Then last year, the drought well and truly broke. Poor Queensland got absolutely hammered with rain. They had a 'freak' flooding event. Many towns were washed away, even Brisbane, the capital city, was under water. Whole roads were picked up and moved by the water, huge buildings, fences etc. In one town, a literal 'tidal wave' of water move through and demolished the town, killing numerous occupants. 
So many lives were lost. Many videos came out of livestock and native animals trying to survive. One such video showed a cow, swimming towards a house and standing on the roof to get out of the water, it was THAT deep. 
Many horses and cattle were swimming for hours upon hours, in floodwaters brimming with debris - horrific injuries were incurred as a result, and many more deaths. 
Shortly after the waters started to recede, I tropical cyclone warning was issued and it was predicted to be one of the most destructive cyclones that Australia had ever experienced. Thankfully it lost power as it reached the shallow waters, though was still very destructive when it hit shore. 

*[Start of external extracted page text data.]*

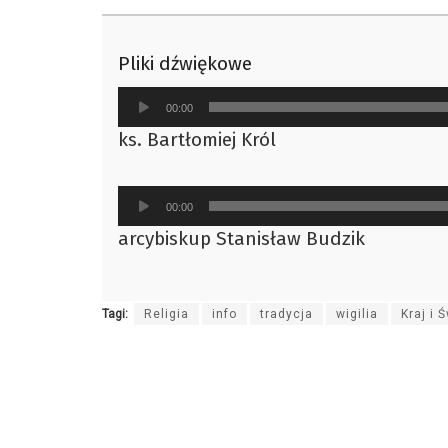
Pliki dźwiękowe
Odtwarzacz
00:00
plików
ks. Bartłomiej Król
dźwiękowych
Odtwarzacz
00:00
plików
arcybiskup Stanisław Budzik
dźwiękowych
Tagi:
Religia
info
tradycja
wigilia
Kraj i 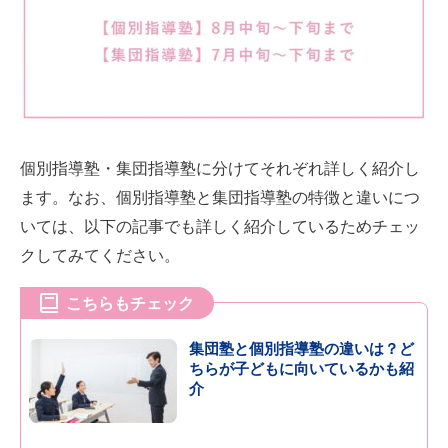
個別指導塾・集団指導塾に分けてそれぞれ詳しく紹介し
ます。なお、個別指導塾と集団指導塾の特徴と違いにつ
いては、以下の記事でも詳しく紹介しているためチェッ
クしてみてください。
こちらもチェック
集団塾と個別指導塾の違いは？ど
ちらが子どもに向いているかも紹
介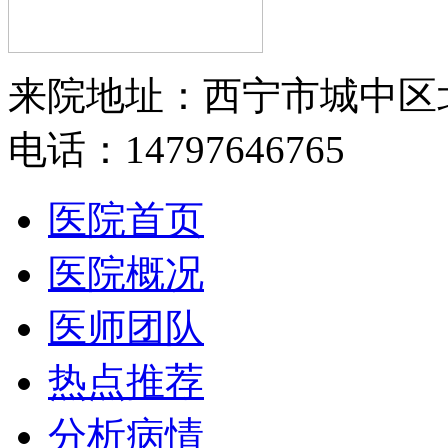
来院地址：西宁市城中区
电话：14797646765
医院首页
医院概况
医师团队
热点推荐
分析病情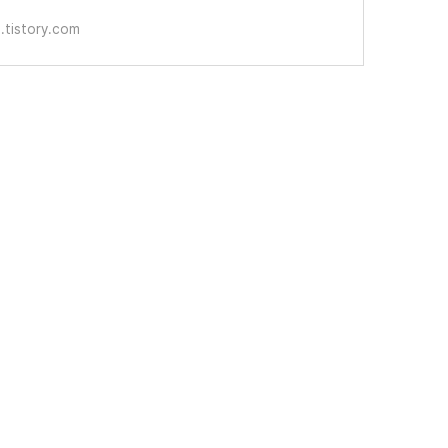
.tistory.com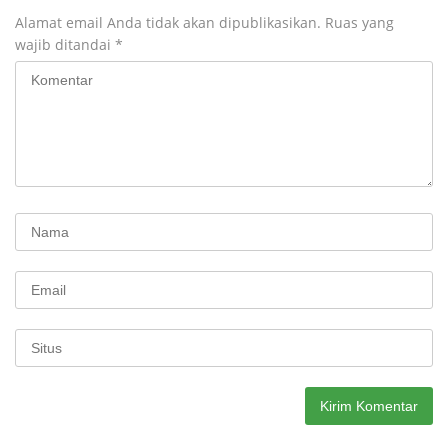
Alamat email Anda tidak akan dipublikasikan.
Ruas yang
wajib ditandai
*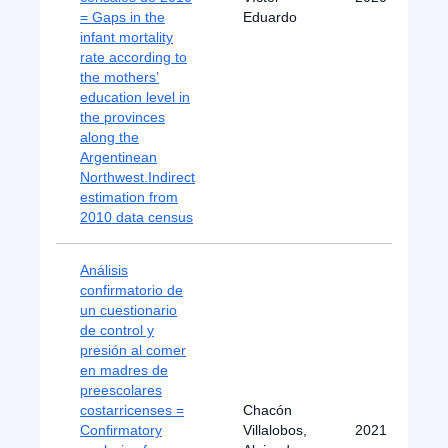
= Gaps in the
Eduardo
infant mortality
rate according to
the mothers’
education level in
the provinces
along the
Argentinean
Northwest.Indirect
estimation from
2010 data census
Análisis
confirmatorio de
un cuestionario
de control y
presión al comer
en madres de
preescolares
costarricenses =
Chacón
Confirmatory
Villalobos,
2021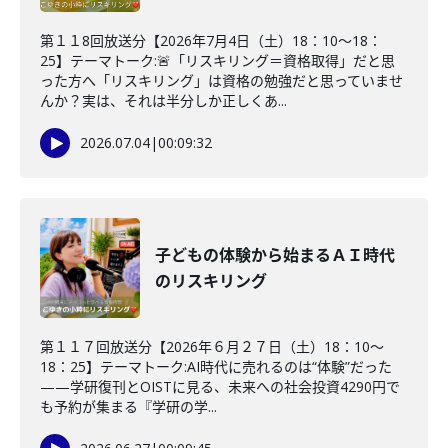
第１１8回放送分【2026年7月4日（土）18：10～18：
25】テーマトーク:🚨「リスキリング＝資格取得」だと思
った方へ「リスキリング」は資格の勉強だと思っていませ
んか？実は、それは半分しか正しくあ...
2026.07.04
|
00:09:32
子どもの体験から始まるＡＩ時代
のリスキリング
第１１７回放送分【2026年６月２７日（土）18：10～
18：25】テーマトーク:AI時代に売れるのは“体験”だった
——学研復刊とOISTに見る、未来への社会投資4290円で
も予約が集まる『学研の学...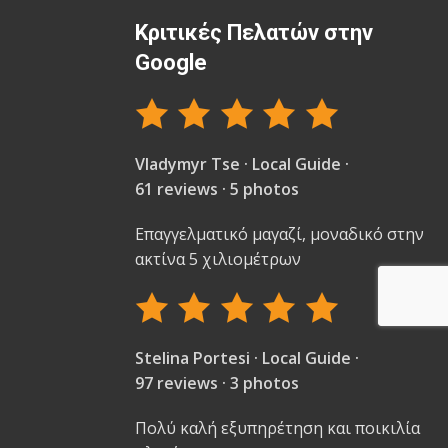
Κριτικές Πελατών στην
Google
Vladymyr Tse · Local Guide ·
61 reviews · 5 photos
Επαγγελματικό μαγαζί, μοναδικό στην
ακτίνα 5 χιλιομέτρων
Stelina Portesi · Local Guide ·
97 reviews · 3 photos
Πολύ καλή εξυπηρέτηση και ποικιλία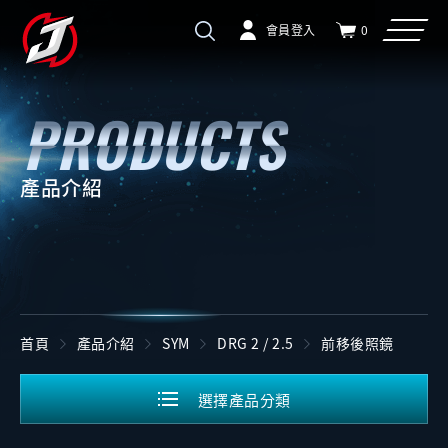
會員登入
0
產品介紹
首頁
產品介紹
SYM
DRG 2 / 2.5
前移後照鏡
選擇產品分類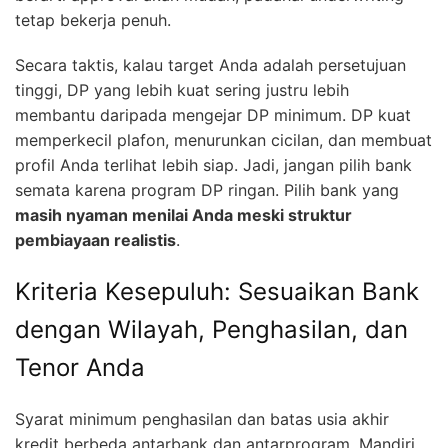
tetap bekerja penuh.
Secara taktis, kalau target Anda adalah persetujuan
tinggi, DP yang lebih kuat sering justru lebih
membantu daripada mengejar DP minimum. DP kuat
memperkecil plafon, menurunkan cicilan, dan membuat
profil Anda terlihat lebih siap. Jadi, jangan pilih bank
semata karena program DP ringan. Pilih bank yang
masih nyaman menilai Anda meski struktur
pembiayaan realistis
.
Kriteria Kesepuluh: Sesuaikan Bank
dengan Wilayah, Penghasilan, dan
Tenor Anda
Syarat minimum penghasilan dan batas usia akhir
kredit berbeda antarbank dan antarprogram. Mandiri,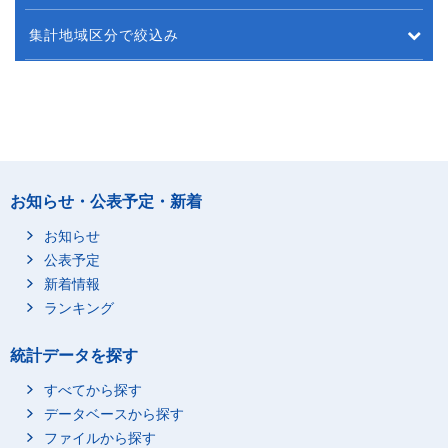
集計地域区分で絞込み
お知らせ・公表予定・新着
お知らせ
公表予定
新着情報
ランキング
統計データを探す
すべてから探す
データベースから探す
ファイルから探す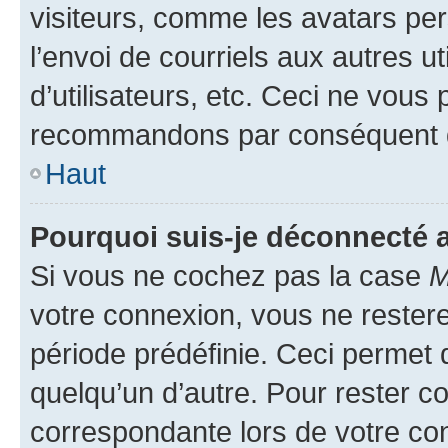
visiteurs, comme les avatars per
l’envoi de courriels aux autres ut
d’utilisateurs, etc. Ceci ne vous
recommandons par conséquent de
Haut
Pourquoi suis-je déconnecté
Si vous ne cochez pas la case
M
votre connexion, vous ne reste
période prédéfinie. Ceci permet d
quelqu’un d’autre. Pour rester c
correspondante lors de votre co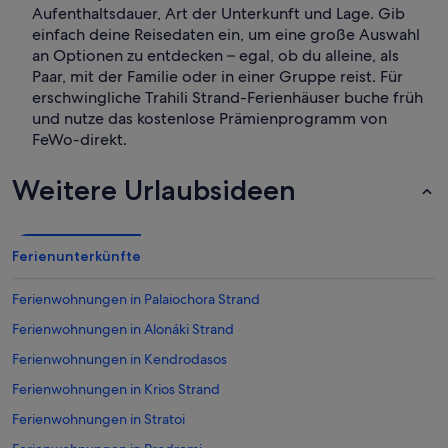
Aufenthaltsdauer, Art der Unterkunft und Lage. Gib
einfach deine Reisedaten ein, um eine große Auswahl
an Optionen zu entdecken – egal, ob du alleine, als
Paar, mit der Familie oder in einer Gruppe reist. Für
erschwingliche Trahili Strand-Ferienhäuser buche früh
und nutze das kostenlose Prämienprogramm von
FeWo-direkt.
Weitere Urlaubsideen
Ferienunterkünfte
Ferienwohnungen in Palaiochora Strand
Ferienwohnungen in Alonáki Strand
Ferienwohnungen in Kendrodasos
Ferienwohnungen in Krios Strand
Ferienwohnungen in Stratoi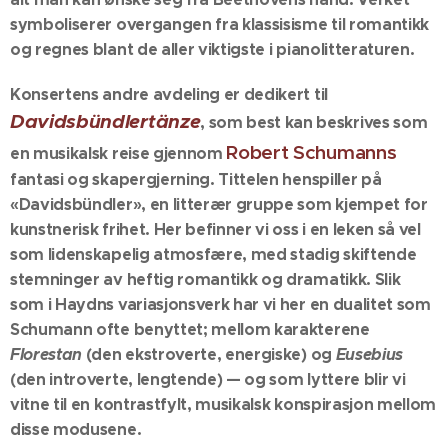
symboliserer overgangen fra klassisisme til romantikk
og regnes blant de aller viktigste i pianolitteraturen.
Konsertens andre avdeling er dedikert til
Davidsbündlertänze
, som best kan beskrives som
Robert Schumanns
en musikalsk reise gjennom
fantasi og skapergjerning. Tittelen henspiller på
«Davidsbündler», en litterær gruppe som kjempet for
kunstnerisk frihet. Her befinner vi oss i en leken så vel
som lidenskapelig atmosfære, med stadig skiftende
stemninger av heftig romantikk og dramatikk. Slik
som i Haydns variasjonsverk har vi her en dualitet som
Schumann ofte benyttet; mellom karakterene
Florestan
(den ekstroverte, energiske) og
Eusebius
(den introverte, lengtende) — og som lyttere blir vi
vitne til en kontrastfylt, musikalsk konspirasjon mellom
disse modusene.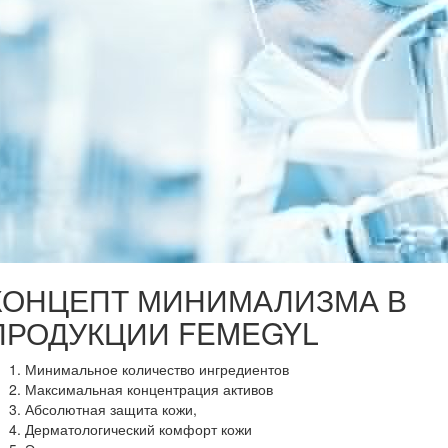
КОНЦЕПТ МИНИМАЛИЗМА В
ПРОДУКЦИИ FEMEGYL
Минимальное количество ингредиентов
Максимальная концентрация активов
Абсолютная защита кожи,
Дерматологический комфорт кожи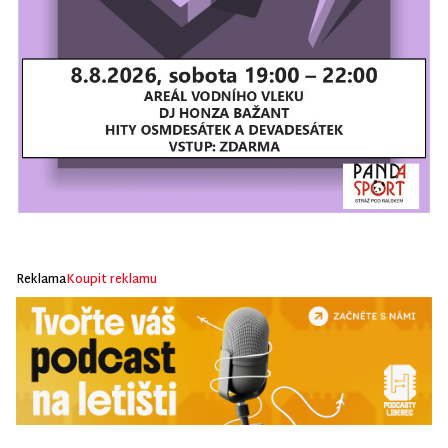
Reklama
Koupit reklamu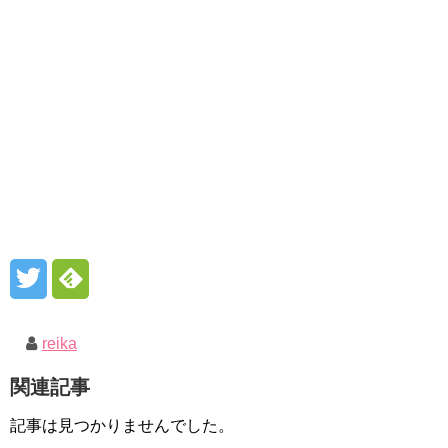
reika
関連記事
記事は見つかりませんでした。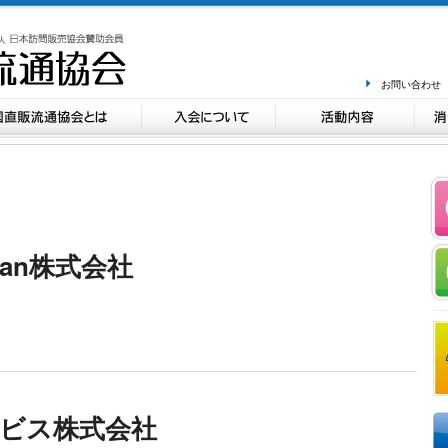
お問い合わせ
apan株式会社
ビス株式会社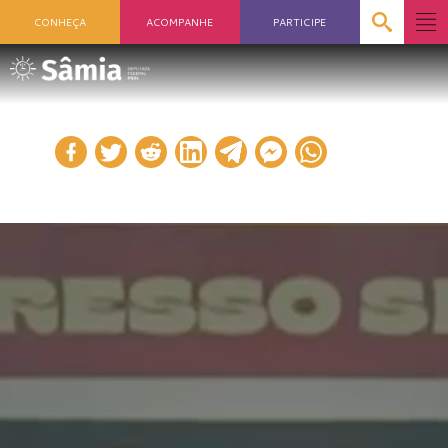
CONHEÇA
ACOMPANHE
PARTICIPE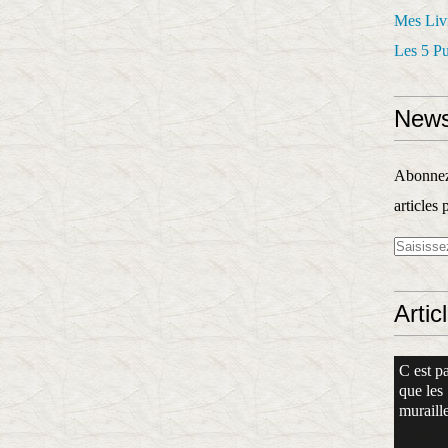
Mes Liv
Les 5 P
News
Abonnez-
articles 
Artic
C est pa
que les
muraille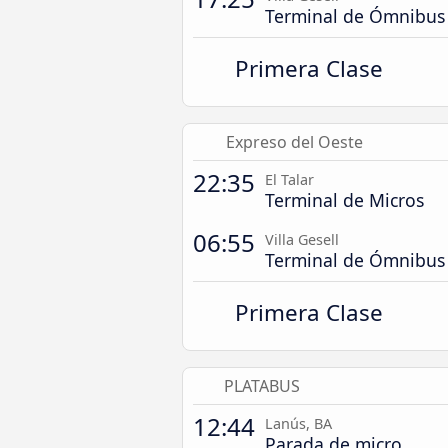
Terminal de Ómnibus
Primera Clase
Expreso del Oeste
22:35
El Talar
Terminal de Micros
06:55
Villa Gesell
Terminal de Ómnibus
Primera Clase
PLATABUS
12:44
Lanús, BA
Parada de micro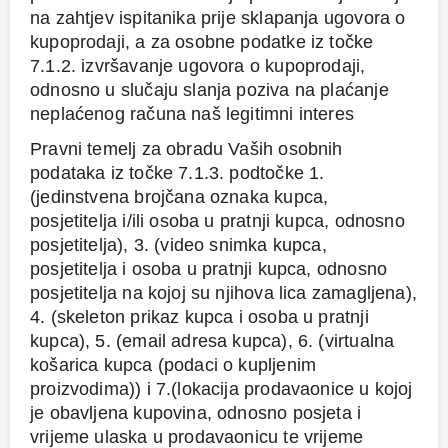
na zahtjev ispitanika prije sklapanja ugovora o
kupoprodaji, a za osobne podatke iz točke
7.1.2. izvršavanje ugovora o kupoprodaji,
odnosno u slučaju slanja poziva na plaćanje
neplaćenog računa naš legitimni interes
Pravni temelj za obradu Vaših osobnih
podataka iz točke 7.1.3. podtočke 1.
(jedinstvena brojčana oznaka kupca,
posjetitelja i/ili osoba u pratnji kupca, odnosno
posjetitelja), 3. (video snimka kupca,
posjetitelja i osoba u pratnji kupca, odnosno
posjetitelja na kojoj su njihova lica zamagljena),
4. (skeleton prikaz kupca i osoba u pratnji
kupca), 5. (email adresa kupca), 6. (virtualna
košarica kupca (podaci o kupljenim
proizvodima)) i 7.(lokacija prodavaonice u kojoj
je obavljena kupovina, odnosno posjeta i
vrijeme ulaska u prodavaonicu te vrijeme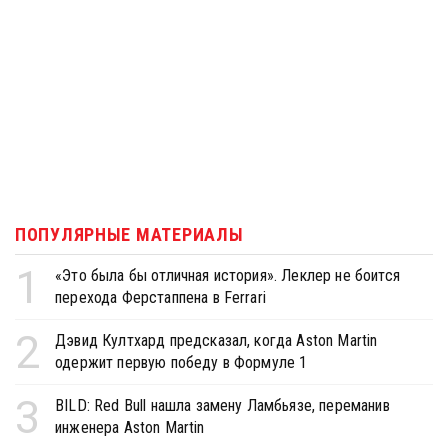
ПОПУЛЯРНЫЕ МАТЕРИАЛЫ
1
«Это была бы отличная история». Леклер не боится
перехода Ферстаппена в Ferrari
2
Дэвид Култхард предсказал, когда Aston Martin
одержит первую победу в Формуле 1
3
BILD: Red Bull нашла замену Ламбьязе, переманив
инженера Aston Martin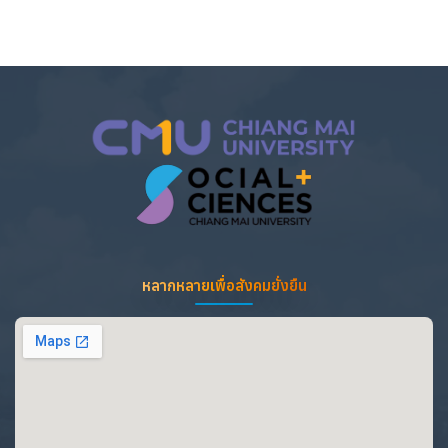
หลากหลายเพื่อสังคมยั่งยืน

Australia, a land of ever changing weather!!!


----------



## Amir (Nov 18, 2009)

I'm having some serious deja vu of this time last year....

My sister wants to buy my horse floaties and possibly even an emergency life raft.

I'm just hoping that it won't get bad enough they let the **** out that's up from my pony club. We only just finished rebuilding from last year.

Glad that Chinga's safe though, hopefully you don't have to fully evacuate this year.


----------



## xXSerendipityXx (Jan 26, 2012)

DuffyDuck said:


> LOL
> Water jump?


AHAHAHA.
Really pretty though


----------